Work instruction
An exact copy of every entry is needed, with the images left out.

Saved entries
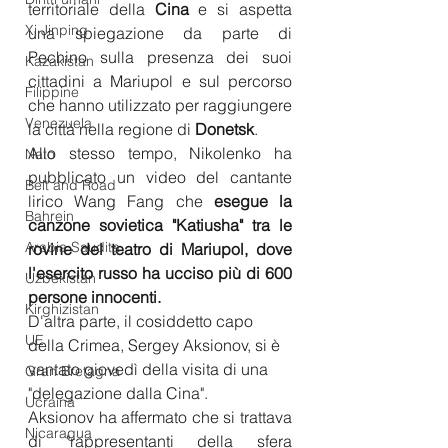
territoriale della 
Cina
 e si aspetta 
Xi Jinping
una spiegazione da parte di 
Pechino sulla presenza dei suoi 
Kazakistan
cittadini a Mariupol e sul percorso 
Filippine
che hanno utilizzato per raggiungere 
Venezuela
la città nella regione di 
Donetsk
.
Allo stesso tempo, Nikolenko ha 
Nato
pubblicato un video del cantante 
Belt and Road
lirico Wang Fang che 
esegue la 
Bahrein
canzone sovietica "Katiusha" tra le 
Arabia Saudita
rovine del teatro di Mariupol, dove 
l'esercito russo ha ucciso più di 600 
Uzbekistan
persone innocenti.
Kirghizistan
D'altra parte, il cosiddetto capo 
UE
della Crimea, Sergey Aksionov, si è 
vantato giovedì della visita di una 
Gran Bretagna
"delegazione dalla Cina".
Ucraina
Aksionov ha affermato che si trattava 
Nicaragua
di "rappresentanti della sfera 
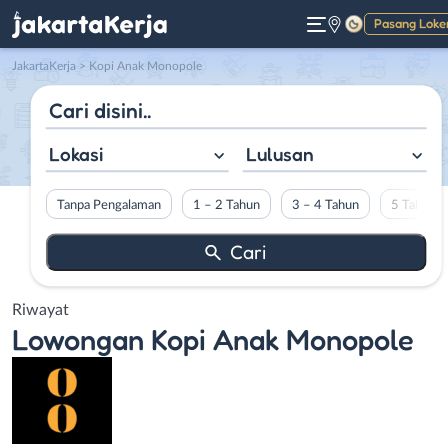
Pasang Loke
Gelap
JakartaKerja
>
Kopi Anak Monopole
Lokasi
Lulusan
Tanpa Pengalaman
1 – 2 Tahun
3 – 4 Tahun
5 Tahun L
Riwayat
Lowongan
Kopi Anak Monopole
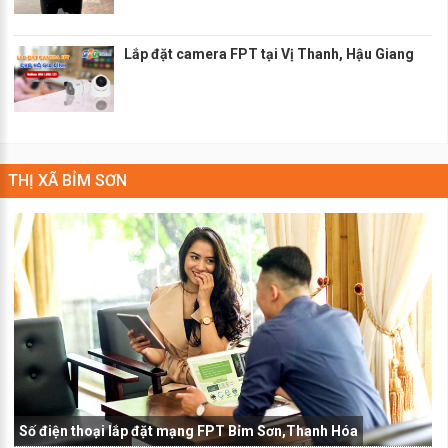
Lắp đặt camera FPT tại Vị Thanh, Hậu Giang
THỊ XÃ BỈM SƠN
Số điện thoại lắp đặt mạng FPT Bỉm Sơn,Thanh Hóa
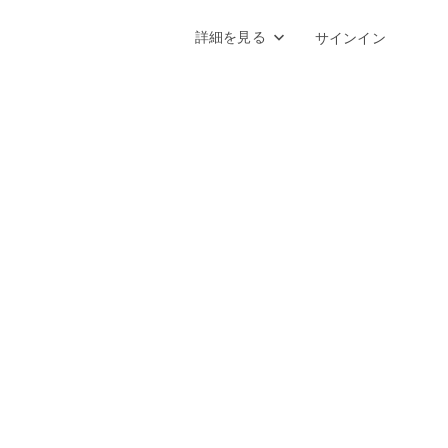
詳細を見る
サインイン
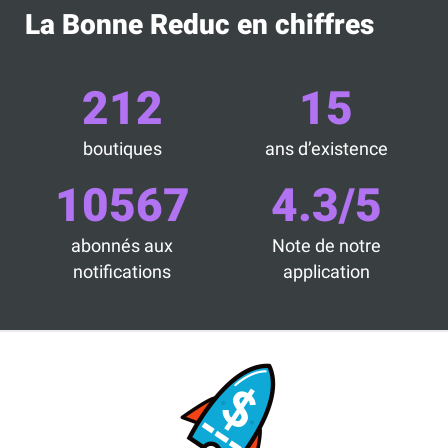
La Bonne Reduc en chiffres
212
15
boutiques
ans d’existence
10567
4.3/5
abonnés aux
Note de notre
notifications
application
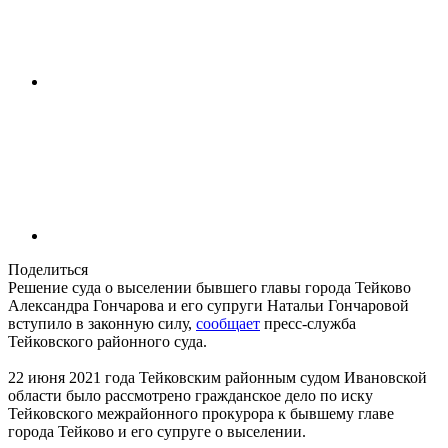
Поделиться
Решение суда о выселении бывшего главы города Тейково
Александра Гончарова и его супруги Натальи Гончаровой
вступило в законную силу,
сообщает
пресс-служба
Тейковского районного суда.
22 июня 2021 года Тейковским районным судом Ивановской
области было рассмотрено гражданское дело по иску
Тейковского межрайонного прокурора к бывшему главе
города Тейково и его супруге о выселении.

Your solution
territoriale della 
Cina
 e si aspetta 
Xi Jinping
una spiegazione da parte di 
Pechino sulla presenza dei suoi 
Kazakistan
cittadini a Mariupol e sul percorso 
Filippine
che hanno utilizzato per raggiungere 
Venezuela
la città nella regione di 
Donetsk
.
Allo stesso tempo, Nikolenko ha 
Nato
pubblicato un video del cantante 
Belt and Road
lirico Wang Fang che 
esegue la 
Bahrein
canzone sovietica "Katiusha" tra le 
Arabia Saudita
rovine del teatro di Mariupol, dove 
l'esercito russo ha ucciso più di 600 
Uzbekistan
persone innocenti.
Kirghizistan
D'altra parte, il cosiddetto capo 
UE
della Crimea, Sergey Aksionov, si è 
vantato giovedì della visita di una 
Gran Bretagna
"delegazione dalla Cina".
Ucraina
Aksionov ha affermato che si trattava 
Nicaragua
di "rappresentanti della sfera 
Pasang Loke
Gelap
JakartaKerja
>
Kopi Anak Monopole
Lokasi
Lulusan
Tanpa Pengalaman
1 – 2 Tahun
3 – 4 Tahun
5 Tahun L
Riwayat
Lowongan
Kopi Anak Monopole
Lắp đặt camera FPT tại Vị Thanh, Hậu Giang
THỊ XÃ BỈM SƠN
Số điện thoại lắp đặt mạng FPT Bỉm Sơn,Thanh Hóa
詳細を見る
サインイン
La Bonne Reduc en chiffres
212
15
boutiques
ans d’existence
10567
4.3/5
abonnés aux
Note de notre
notifications
application
Поделиться
Решение суда о выселении бывшего главы города Тейково
Александра Гончарова и его супруги Натальи Гончаровой
вступило в законную силу,
сообщает
пресс-служба
Тейковского районного суда.
22 июня 2021 года Тейковским районным судом Ивановской
области было рассмотрено гражданское дело по иску
Тейковского межрайонного прокурора к бывшему главе
города Тейково и его супруге о выселении.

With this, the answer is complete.